▶ **What you should do**: Every line in the records below between the one holding "Electrola... Das ist Mus" and the one holding "大人気メニュー。お鍋にたっぷり敷き詰めた", inclusive, is to be set down exactly; all other lines are to be left out.

▶ **Records for this exercise**:
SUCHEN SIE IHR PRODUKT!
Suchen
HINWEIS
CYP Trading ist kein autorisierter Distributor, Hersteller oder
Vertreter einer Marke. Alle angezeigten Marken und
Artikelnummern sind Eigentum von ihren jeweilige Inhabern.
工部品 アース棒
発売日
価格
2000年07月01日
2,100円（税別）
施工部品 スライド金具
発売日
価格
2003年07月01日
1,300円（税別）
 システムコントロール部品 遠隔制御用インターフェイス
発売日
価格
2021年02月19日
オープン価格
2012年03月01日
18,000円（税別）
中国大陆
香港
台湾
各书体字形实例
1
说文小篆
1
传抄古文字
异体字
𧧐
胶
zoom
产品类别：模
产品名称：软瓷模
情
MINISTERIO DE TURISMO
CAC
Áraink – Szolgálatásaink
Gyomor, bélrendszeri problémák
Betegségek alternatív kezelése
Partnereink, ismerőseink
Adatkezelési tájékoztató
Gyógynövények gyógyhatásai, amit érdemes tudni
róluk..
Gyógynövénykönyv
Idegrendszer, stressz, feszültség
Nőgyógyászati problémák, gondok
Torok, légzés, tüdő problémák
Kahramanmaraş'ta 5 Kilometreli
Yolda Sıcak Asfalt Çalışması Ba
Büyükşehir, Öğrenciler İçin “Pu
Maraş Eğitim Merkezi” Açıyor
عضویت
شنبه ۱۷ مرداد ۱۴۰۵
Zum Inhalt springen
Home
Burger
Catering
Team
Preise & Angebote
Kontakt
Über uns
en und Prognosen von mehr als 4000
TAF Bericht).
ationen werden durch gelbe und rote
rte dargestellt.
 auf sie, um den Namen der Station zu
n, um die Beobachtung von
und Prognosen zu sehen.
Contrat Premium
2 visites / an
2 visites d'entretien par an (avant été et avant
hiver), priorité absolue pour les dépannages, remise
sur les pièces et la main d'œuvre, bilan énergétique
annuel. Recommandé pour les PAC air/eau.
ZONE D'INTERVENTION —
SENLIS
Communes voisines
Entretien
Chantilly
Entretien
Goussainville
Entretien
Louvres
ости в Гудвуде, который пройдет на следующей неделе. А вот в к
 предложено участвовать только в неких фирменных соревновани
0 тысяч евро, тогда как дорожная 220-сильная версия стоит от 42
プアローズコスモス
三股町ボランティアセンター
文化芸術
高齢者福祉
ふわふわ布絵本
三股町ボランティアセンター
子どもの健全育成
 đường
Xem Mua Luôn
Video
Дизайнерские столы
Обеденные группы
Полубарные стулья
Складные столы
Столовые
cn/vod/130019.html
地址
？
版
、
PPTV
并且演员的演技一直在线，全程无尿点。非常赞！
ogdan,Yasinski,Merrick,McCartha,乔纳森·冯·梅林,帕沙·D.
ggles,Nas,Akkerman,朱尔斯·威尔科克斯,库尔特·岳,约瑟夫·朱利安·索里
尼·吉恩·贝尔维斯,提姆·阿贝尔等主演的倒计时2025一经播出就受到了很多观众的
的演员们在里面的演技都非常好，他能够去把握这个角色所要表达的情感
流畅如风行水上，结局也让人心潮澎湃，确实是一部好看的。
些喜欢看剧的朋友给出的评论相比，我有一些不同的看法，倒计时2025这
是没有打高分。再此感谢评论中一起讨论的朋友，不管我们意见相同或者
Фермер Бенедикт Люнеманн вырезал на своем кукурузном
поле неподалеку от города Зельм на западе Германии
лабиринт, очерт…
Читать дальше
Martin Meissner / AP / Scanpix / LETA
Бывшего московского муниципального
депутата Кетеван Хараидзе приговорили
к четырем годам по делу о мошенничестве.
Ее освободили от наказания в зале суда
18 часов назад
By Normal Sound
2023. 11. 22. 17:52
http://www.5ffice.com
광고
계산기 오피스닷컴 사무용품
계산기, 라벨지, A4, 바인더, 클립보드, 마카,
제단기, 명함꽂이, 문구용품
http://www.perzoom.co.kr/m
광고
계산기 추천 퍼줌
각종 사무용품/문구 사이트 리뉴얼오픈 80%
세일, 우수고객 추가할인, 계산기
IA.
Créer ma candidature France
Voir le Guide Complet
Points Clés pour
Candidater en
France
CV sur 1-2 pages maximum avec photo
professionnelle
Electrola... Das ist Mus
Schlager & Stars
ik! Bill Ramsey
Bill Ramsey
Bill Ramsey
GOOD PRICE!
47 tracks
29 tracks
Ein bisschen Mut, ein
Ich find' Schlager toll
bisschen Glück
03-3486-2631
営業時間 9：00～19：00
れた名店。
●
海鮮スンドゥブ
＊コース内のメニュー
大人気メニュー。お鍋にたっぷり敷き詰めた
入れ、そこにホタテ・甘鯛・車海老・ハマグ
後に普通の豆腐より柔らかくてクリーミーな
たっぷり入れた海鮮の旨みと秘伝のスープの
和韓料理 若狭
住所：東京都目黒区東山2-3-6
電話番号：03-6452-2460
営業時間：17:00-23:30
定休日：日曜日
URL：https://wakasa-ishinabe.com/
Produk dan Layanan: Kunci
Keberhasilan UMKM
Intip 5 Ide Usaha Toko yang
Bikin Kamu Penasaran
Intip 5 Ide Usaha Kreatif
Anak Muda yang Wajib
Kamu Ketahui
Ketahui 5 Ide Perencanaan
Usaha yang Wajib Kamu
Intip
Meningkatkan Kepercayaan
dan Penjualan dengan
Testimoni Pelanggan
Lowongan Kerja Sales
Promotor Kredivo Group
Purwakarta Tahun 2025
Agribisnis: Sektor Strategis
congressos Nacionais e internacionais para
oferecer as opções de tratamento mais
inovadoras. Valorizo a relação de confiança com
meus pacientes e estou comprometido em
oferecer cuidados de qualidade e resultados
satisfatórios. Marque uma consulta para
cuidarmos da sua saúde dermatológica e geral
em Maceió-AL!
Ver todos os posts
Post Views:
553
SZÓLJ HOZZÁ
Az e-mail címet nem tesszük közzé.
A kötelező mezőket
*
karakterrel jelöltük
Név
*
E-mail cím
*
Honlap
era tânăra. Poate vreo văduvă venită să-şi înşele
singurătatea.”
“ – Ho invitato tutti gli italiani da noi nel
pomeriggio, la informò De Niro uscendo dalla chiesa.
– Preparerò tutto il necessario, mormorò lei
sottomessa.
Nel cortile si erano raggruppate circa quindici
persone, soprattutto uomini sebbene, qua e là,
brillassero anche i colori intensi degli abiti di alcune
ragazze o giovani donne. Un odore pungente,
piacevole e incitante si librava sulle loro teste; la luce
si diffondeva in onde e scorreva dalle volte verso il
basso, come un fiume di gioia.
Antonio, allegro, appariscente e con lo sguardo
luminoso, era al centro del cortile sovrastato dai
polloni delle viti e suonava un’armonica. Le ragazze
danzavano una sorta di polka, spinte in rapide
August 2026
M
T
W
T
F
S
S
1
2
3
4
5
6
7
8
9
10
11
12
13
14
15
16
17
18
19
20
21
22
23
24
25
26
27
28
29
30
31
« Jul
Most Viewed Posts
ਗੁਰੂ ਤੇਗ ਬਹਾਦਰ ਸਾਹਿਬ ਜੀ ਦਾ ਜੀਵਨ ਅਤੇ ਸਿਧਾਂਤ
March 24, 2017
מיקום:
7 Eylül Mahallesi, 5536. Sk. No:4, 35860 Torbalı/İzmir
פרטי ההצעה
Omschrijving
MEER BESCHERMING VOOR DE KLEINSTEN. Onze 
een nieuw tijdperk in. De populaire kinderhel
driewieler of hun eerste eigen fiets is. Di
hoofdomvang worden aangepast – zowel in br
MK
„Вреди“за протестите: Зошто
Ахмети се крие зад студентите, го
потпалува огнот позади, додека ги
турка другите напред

▶ **Response**:
Electrola... Das ist Mus
Schlager & Stars
ik! Bill Ramsey
Bill Ramsey
Bill Ramsey
GOOD PRICE!
47 tracks
29 tracks
Ein bisschen Mut, ein
Ich find' Schlager toll
bisschen Glück
03-3486-2631
営業時間 9：00～19：00
れた名店。
●
海鮮スンドゥブ
＊コース内のメニュー
大人気メニュー。お鍋にたっぷり敷き詰めた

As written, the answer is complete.